After all, are not Georgians who enjoy such activities on Sunday (while watching football or such, not while going to church services) already trained by decades of “blue laws” to stock up on Saturday or earlier?

It’s annoying for them, to be sure, to be unable to make a purchase of a great wine they see on sale while grocery shopping on Sunday and similar, but let’s concede that for pretty much everyone (including those who are alcoholics) being denied “access” on Sunday is not much of any existing problem.

As all readers know by now, this newspaper is “wet” and long has been.

It supported beer sales, liquor sales, sales by the drink, service in restaurants on Sundays, later serving hours — all of which the City of Rome has while Floyd County remains comparatively semi-dry.

In other words, it opposes banning or limiting the sale of alcohol. That’s not because its editors like to get sloshed regularly but rather because drinking is an individual choice and this nation is about allowing citizens to make their own choices.

IN THE CASE of liquor, responsible choices of course. Becoming “impaired” on any day of the week and getting behind the wheel of a car is a choice that this newspaper opposes with equal vehemence.

All limitations on alcohol sales, while other reasons can more legitimately be argued, are largely based on religious reasons. Since government is not supposed to further, by law, the interests or positions of any particular religion, such “devil rum” ordinances should be deemed unconstitutional on their face though few elected politicians or judges dare make this sort of a statement. A law requiring every citizen to drink a glass of red wine a day for health reasons would be equally abhorrent to freedom of choice.

Georgia is now only one of three states remaining with a ban on Sunday package sales (the others are Indiana and Connecticut). In recent legislative sessions there have been regular efforts to allow Sunday sales, specifically by permitting “local option” if the hometown electorates agree.

That’s actually a compromise. Why should any majority deny any minority freedom to make its own decisions?

THESE HAVE failed, partly because Gov. Sonny Perdue, a teetotaler, has hinted strongly that he would veto such a proposal. But now the issue is back with an extra push behind it in a new argument: The reason to allow Sunday sales is that there’s going to be more taxes collected and, in these difficult budget times, the state needs every additional penny that it can get.

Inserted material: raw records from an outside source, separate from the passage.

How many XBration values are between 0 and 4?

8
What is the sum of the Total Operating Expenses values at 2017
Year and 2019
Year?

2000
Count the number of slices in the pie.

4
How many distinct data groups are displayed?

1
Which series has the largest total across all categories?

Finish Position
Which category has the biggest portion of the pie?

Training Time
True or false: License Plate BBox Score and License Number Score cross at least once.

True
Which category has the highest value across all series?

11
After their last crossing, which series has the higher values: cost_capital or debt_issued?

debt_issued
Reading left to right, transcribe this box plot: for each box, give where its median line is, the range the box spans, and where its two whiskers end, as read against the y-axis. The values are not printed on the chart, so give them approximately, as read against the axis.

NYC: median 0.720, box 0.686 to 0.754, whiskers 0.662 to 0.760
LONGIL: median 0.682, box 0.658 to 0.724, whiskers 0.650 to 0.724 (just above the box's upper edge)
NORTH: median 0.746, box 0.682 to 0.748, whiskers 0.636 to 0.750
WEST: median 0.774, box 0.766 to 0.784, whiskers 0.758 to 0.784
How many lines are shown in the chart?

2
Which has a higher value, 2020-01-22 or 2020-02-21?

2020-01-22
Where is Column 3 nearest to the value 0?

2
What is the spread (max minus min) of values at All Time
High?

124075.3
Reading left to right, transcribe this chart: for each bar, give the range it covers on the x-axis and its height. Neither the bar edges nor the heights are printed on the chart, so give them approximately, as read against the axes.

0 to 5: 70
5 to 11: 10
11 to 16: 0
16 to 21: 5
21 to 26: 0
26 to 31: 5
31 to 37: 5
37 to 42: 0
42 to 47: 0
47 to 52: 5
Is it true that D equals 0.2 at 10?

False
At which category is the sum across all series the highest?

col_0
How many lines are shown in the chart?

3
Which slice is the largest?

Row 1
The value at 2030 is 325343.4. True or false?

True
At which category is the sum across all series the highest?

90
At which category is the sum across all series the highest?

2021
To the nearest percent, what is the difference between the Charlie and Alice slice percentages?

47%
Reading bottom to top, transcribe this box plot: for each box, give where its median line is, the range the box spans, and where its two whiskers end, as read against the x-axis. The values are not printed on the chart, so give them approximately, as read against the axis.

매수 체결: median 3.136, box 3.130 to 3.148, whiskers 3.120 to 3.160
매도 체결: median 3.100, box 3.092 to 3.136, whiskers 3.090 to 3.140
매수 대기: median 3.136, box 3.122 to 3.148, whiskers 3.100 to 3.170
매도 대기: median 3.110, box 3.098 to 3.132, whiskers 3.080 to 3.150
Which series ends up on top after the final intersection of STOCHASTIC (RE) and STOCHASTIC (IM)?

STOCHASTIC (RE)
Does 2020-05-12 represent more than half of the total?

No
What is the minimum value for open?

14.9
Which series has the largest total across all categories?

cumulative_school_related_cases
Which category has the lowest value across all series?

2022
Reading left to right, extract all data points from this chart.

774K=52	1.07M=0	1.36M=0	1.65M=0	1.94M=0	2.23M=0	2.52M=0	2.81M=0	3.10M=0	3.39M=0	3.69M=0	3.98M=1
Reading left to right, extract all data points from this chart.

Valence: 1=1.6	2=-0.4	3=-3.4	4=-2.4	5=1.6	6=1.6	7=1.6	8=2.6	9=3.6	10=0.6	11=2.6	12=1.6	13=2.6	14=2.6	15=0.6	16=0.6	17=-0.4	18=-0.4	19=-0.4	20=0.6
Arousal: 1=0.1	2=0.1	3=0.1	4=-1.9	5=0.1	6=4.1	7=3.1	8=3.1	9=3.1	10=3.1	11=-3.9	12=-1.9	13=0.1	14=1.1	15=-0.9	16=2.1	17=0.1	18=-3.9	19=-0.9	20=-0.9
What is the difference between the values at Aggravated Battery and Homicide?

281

Well, if this restores what is supposed to be an individual freedom then more power to the argument. But, really, it’s an exaggeration and it is not the revenue but the principle that should be decisive.

Estimates are that allowing Sunday package sales could bring in an additional $4.8 million a year (Distilled Spirits Council of the United States). Assuming accuracy, that’s a drop in the beer bucket for a state now expected to face a $2 billion annual shortfall.

There’s no way Georgia is going to drink its way out of its budget crisis.

Much of the premise regarding revenue depends upon Georgians drinking more simply because they have an expanded purchasing opportunity. Frankly, such a change isn’t going to convince those who now don’t drink by choice to change their ways, those who do drink by choice to imbibe less responsibly, or those who routinely drink to excess to down more quantity before they reach the passing-out point.

IN OTHER WORDS, the premise is dubious although it would certainly allow food stores with alcohol aisles to compete more effectively against liquor stores — which, by the way, have opposed this because they don’t want to have to be open on Sundays just to compete with 24/7 supermarkets.

Georgia should have Sunday alcohol sales. It’s an individual freedoms issue, a keep-government-out-of-my-business issue. It’s not a revenue issue.

Please, just as with drinking itself, do it for the right reasons.